Switch at runtime by setting GL_EMBED_PROVIDER. Vectors are tagged with their model — switching triggers a background re-embed.

We don’t embed raw code bodies. Bodies are noisy — full of boilerplate, error handling, imports. Instead we compose a short, dense “fingerprint” per symbol that captures intent:

function authenticate_user(email, password) -> Result<User, AuthError>
docstring: Validates credentials and returns the user if valid.
calls: hash_password, lookup_user, issue_session
callers: login_handler, reset_password
file: src/auth/service.rs

The fingerprint is blake3-hashed so code_embed_index can skip symbols whose fingerprint hasn’t changed. Running on every gl watch cycle is effectively free after the first pass.

// Natural language
gl.code.semantic_search({ query: "validate user credentials", top_k: 5 })
// → authenticate_user (0.654 cosine), hash_password (0.514), ...
// File filter
gl.code.semantic_search({
query: "route handler",
file_filter: "src/api/"
})
// Similarity from an anchor
gl.code.similar({ name: "retry_with_backoff" })
// → exponential_delay, circuit_breaker_reset, ...

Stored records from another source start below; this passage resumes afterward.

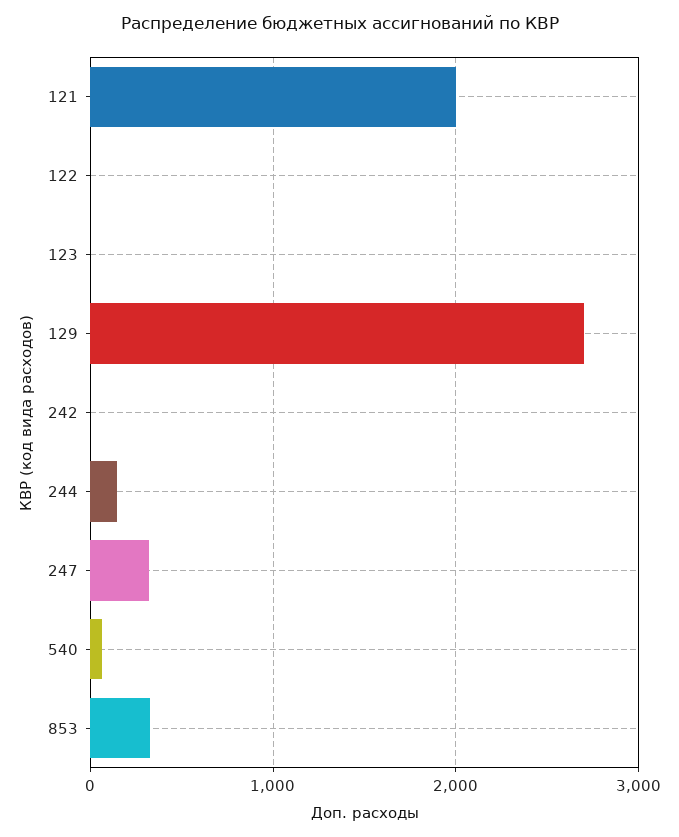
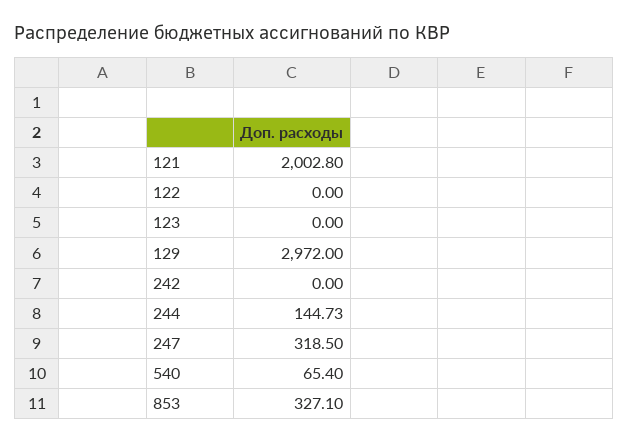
  {
    "121": 2002.8,
    "122": 0,
    "123": 0,
-   "129": 2700,
+   "129": 2972,
    "242": 0,
    "244": 144.73,
    "247": 318.5,
    "540": 65.4,
    "853": 327.1
  }

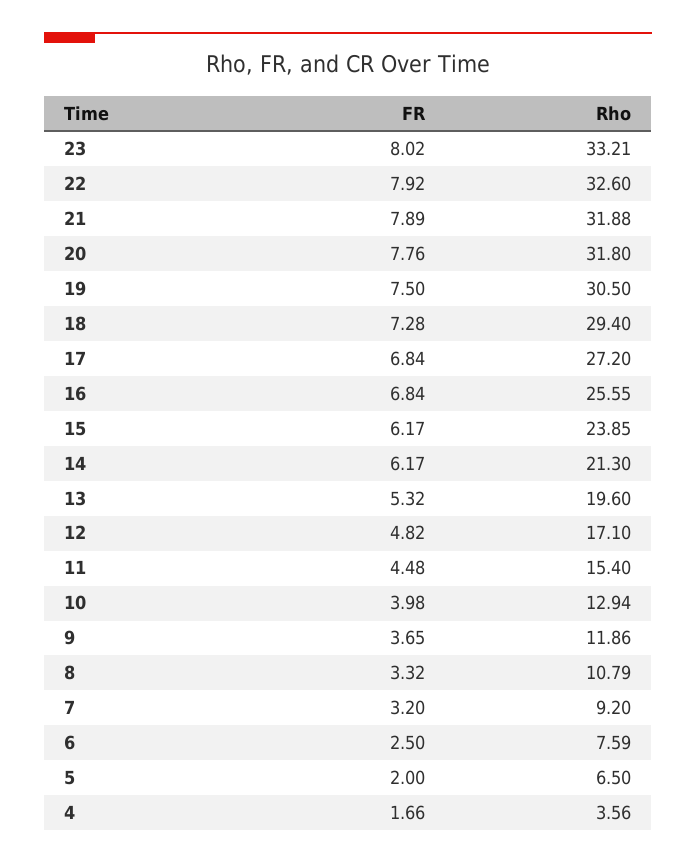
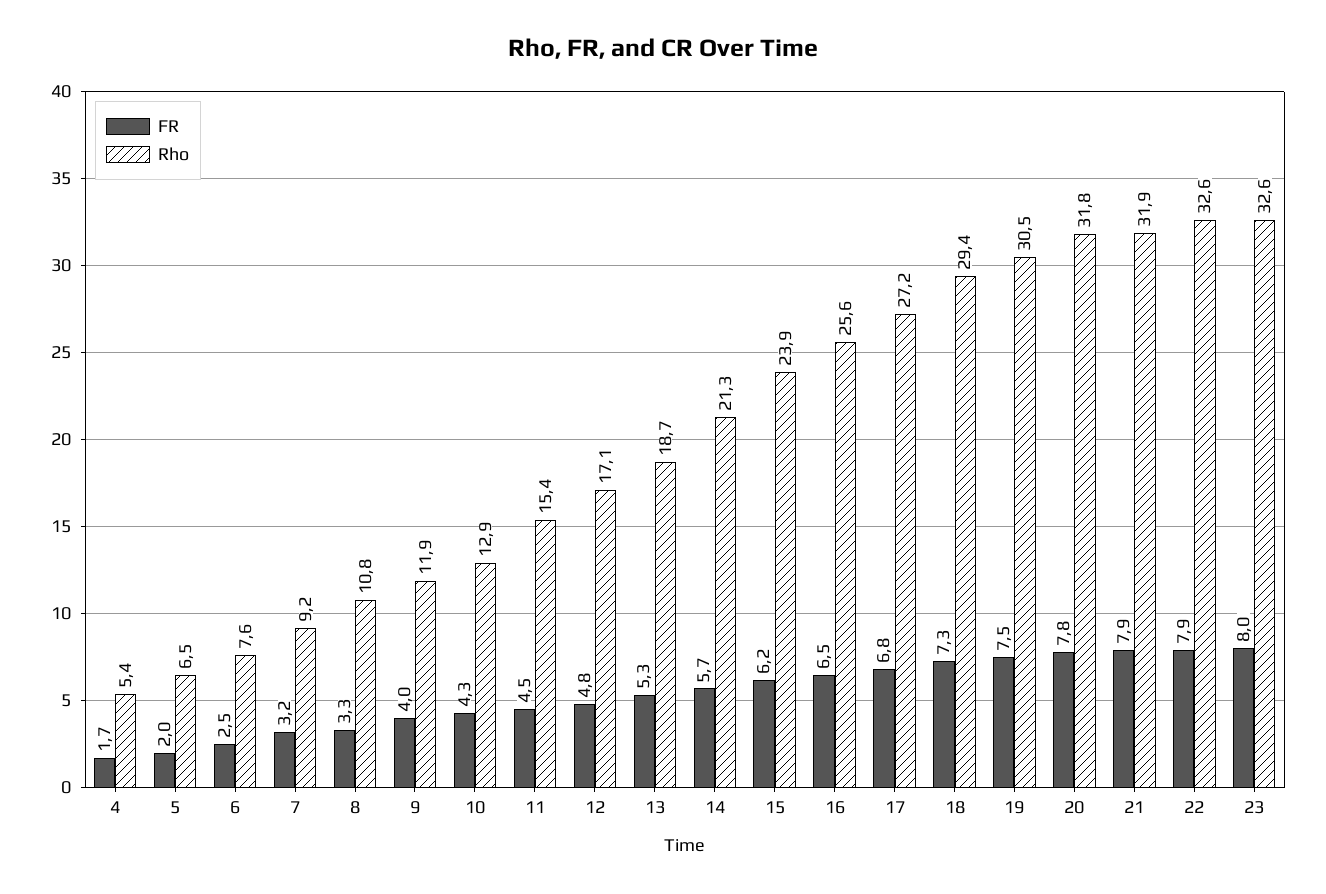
  {
    "FR": {
      "23": 8.02,
      "22": 7.92,
      "21": 7.89,
      "20": 7.76,
      "19": 7.5,
      "18": 7.28,
      "17": 6.84,
-     "16": 6.84,
+     "16": 6.5,
      "15": 6.17,
-     "14": 6.17,
+     "14": 5.7,
      "13": 5.32,
      "12": 4.82,
      "11": 4.48,
-     "10": 3.98,
+     "10": 4.3,
-     "9": 3.65,
+     "9": 4,
      "8": 3.32,
      "7": 3.2,
      "6": 2.5,
      "5": 2,
      "4": 1.66
    },
    "Rho": {
-     "23": 33.21,
+     "23": 32.6,
      "22": 32.6,
      "21": 31.88,
      "20": 31.8,
      "19": 30.5,
      "18": 29.4,
      "17": 27.2,
      "16": 25.55,
      "15": 23.85,
      "14": 21.3,
-     "13": 19.6,
+     "13": 18.7,
      "12": 17.1,
      "11": 15.4,
      "10": 12.94,
      "9": 11.86,
      "8": 10.79,
      "7": 9.2,
      "6": 7.59,
      "5": 6.5,
-     "4": 3.56
+     "4": 5.4
    }
  }

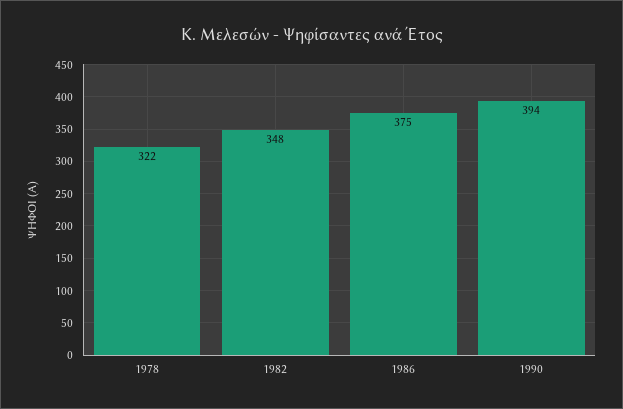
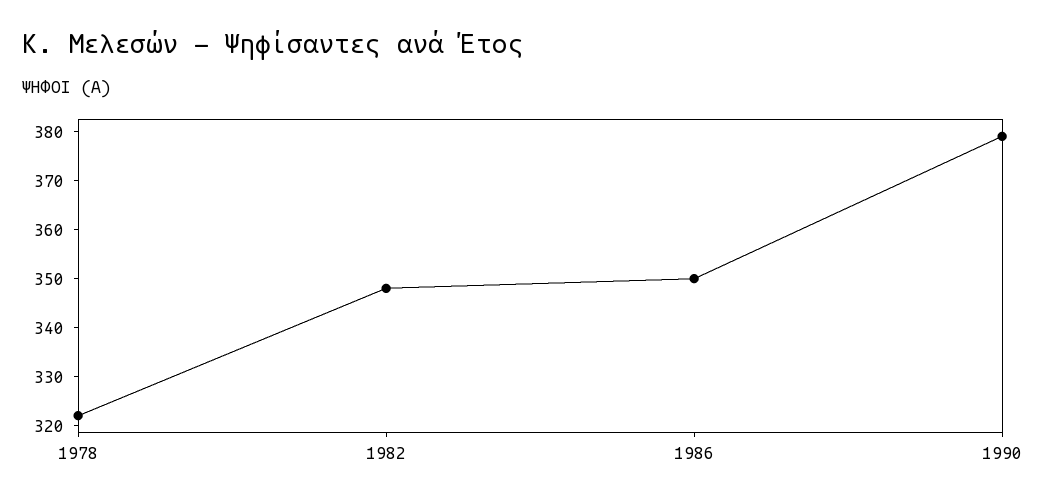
  {
    "1978": 322,
    "1982": 348,
-   "1986": 375,
+   "1986": 350,
-   "1990": 394
+   "1990": 380
  }

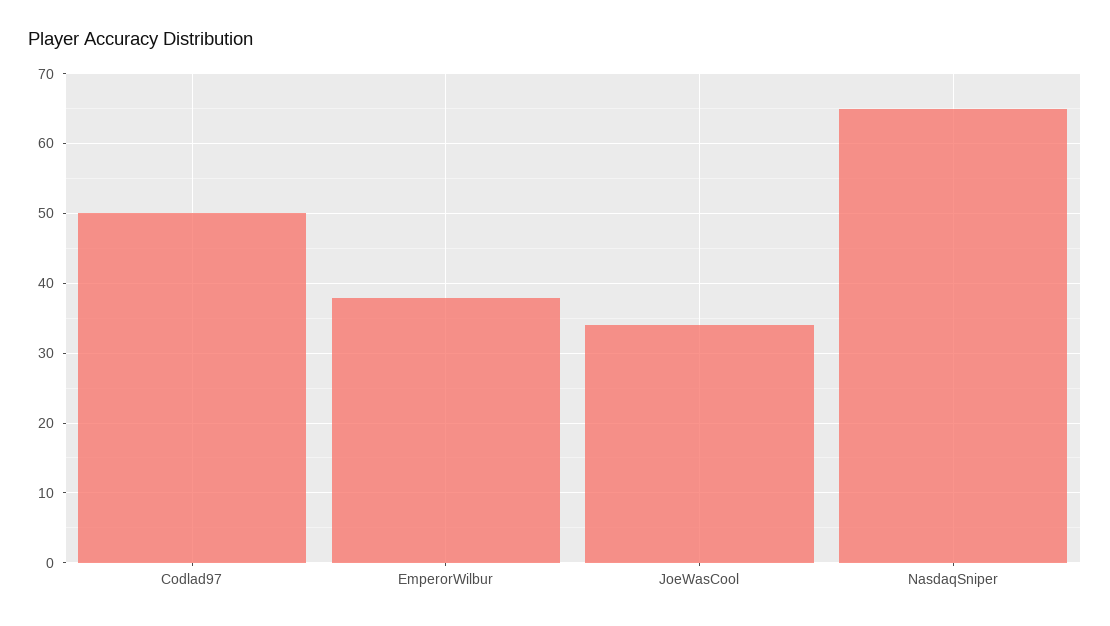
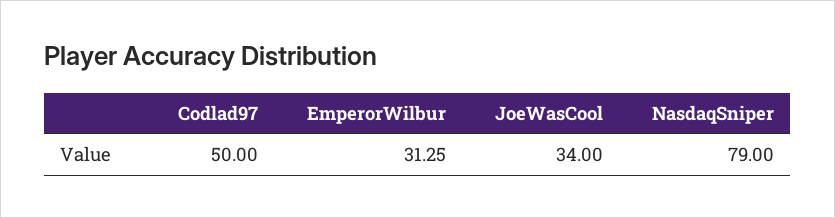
  {
    "Codlad97": 50,
-   "EmperorWilbur": 38,
+   "EmperorWilbur": 31.25,
    "JoeWasCool": 34,
-   "NasdaqSniper": 65
+   "NasdaqSniper": 79
  }

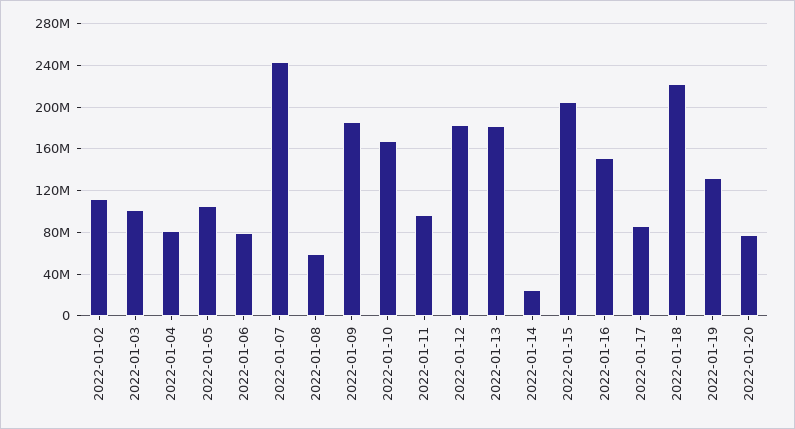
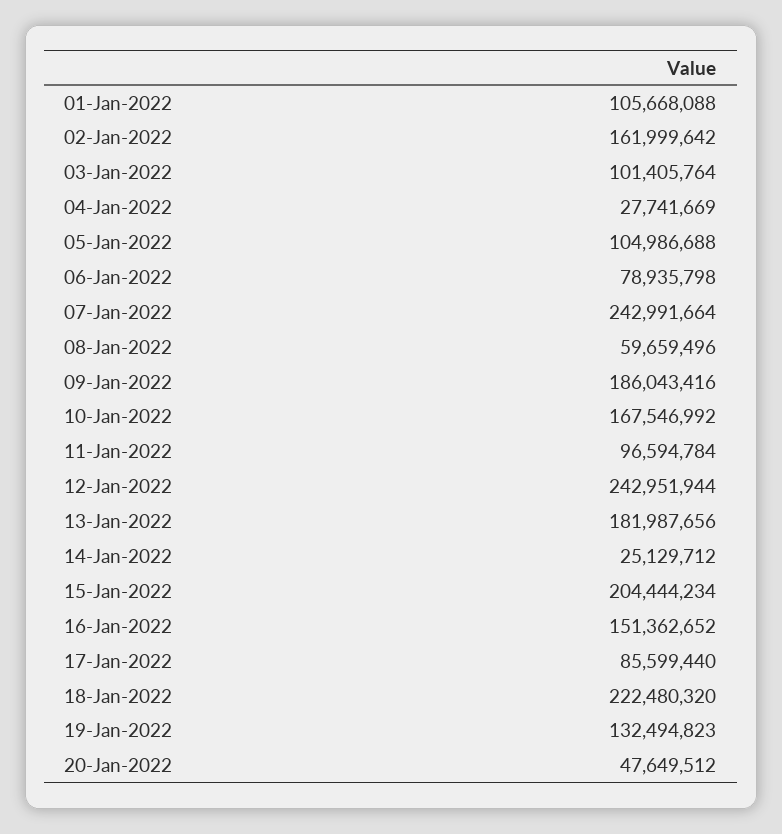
  {
-   "2022-01-02": 110000000,
+   "2022-01-02": 161999642,
    "2022-01-03": 101405764,
-   "2022-01-04": 80000000,
+   "2022-01-04": 27741669,
    "2022-01-05": 104986688,
    "2022-01-06": 78935798,
    "2022-01-07": 242991664,
    "2022-01-08": 59659496,
    "2022-01-09": 186043416,
    "2022-01-10": 167546992,
    "2022-01-11": 96594784,
-   "2022-01-12": 180000000,
+   "2022-01-12": 242951944,
    "2022-01-13": 181987656,
    "2022-01-14": 25129712,
    "2022-01-15": 204444234,
    "2022-01-16": 151362652,
    "2022-01-17": 85599440,
    "2022-01-18": 222480320,
    "2022-01-19": 132494823,
-   "2022-01-20": 80000000
+   "2022-01-20": 47649512,
+   "01-Jan-2022": 105668088
  }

Semantic search alone returns symbols by meaning. Stack it with graph tools for “meaning + structure”:

gl_run({ code: `
// Find payment-related code
const hits = gl.code.semantic_search({
query: "payment processing and retries",
top_k: 10
});
// Get blast radius for each one
return hits.map(h => ({
name: h.name,
file: h.file,
impact: gl.code.impact({ name: h.name, depth: 2 })
}));
` })

Vectors are stored in the project’s graph backend:

  • Cozo (default): embedding relation with raw little-endian f32 bytes. Brute-force cosine in Rust (~50 ms for 10k symbols).
  • FalkorDB: :Embedding nodes with JSON-serialized vectors. Same brute-force approach.

HNSW indexing is on the roadmap for v2 — it’ll matter once we have 100k+ symbols per project.

If you don’t want gl watch to build embeddings automatically:

Terminal window
export GL_EMBED_AUTO=false

You can then build them manually when needed:

code_embed_index({})
  • “Embedding provider unavailable” — Ollama isn’t running. ollama serve in another terminal, then ollama pull nomic-embed-text.
  • “No embeddings yet for model X” — run code_embed_index({}) once. Or enable auto-index.
  • Queries return nothing relevant — try code_embed_index({force: true}) to rebuild from scratch, then re-query. The fingerprint compose logic improves over releases.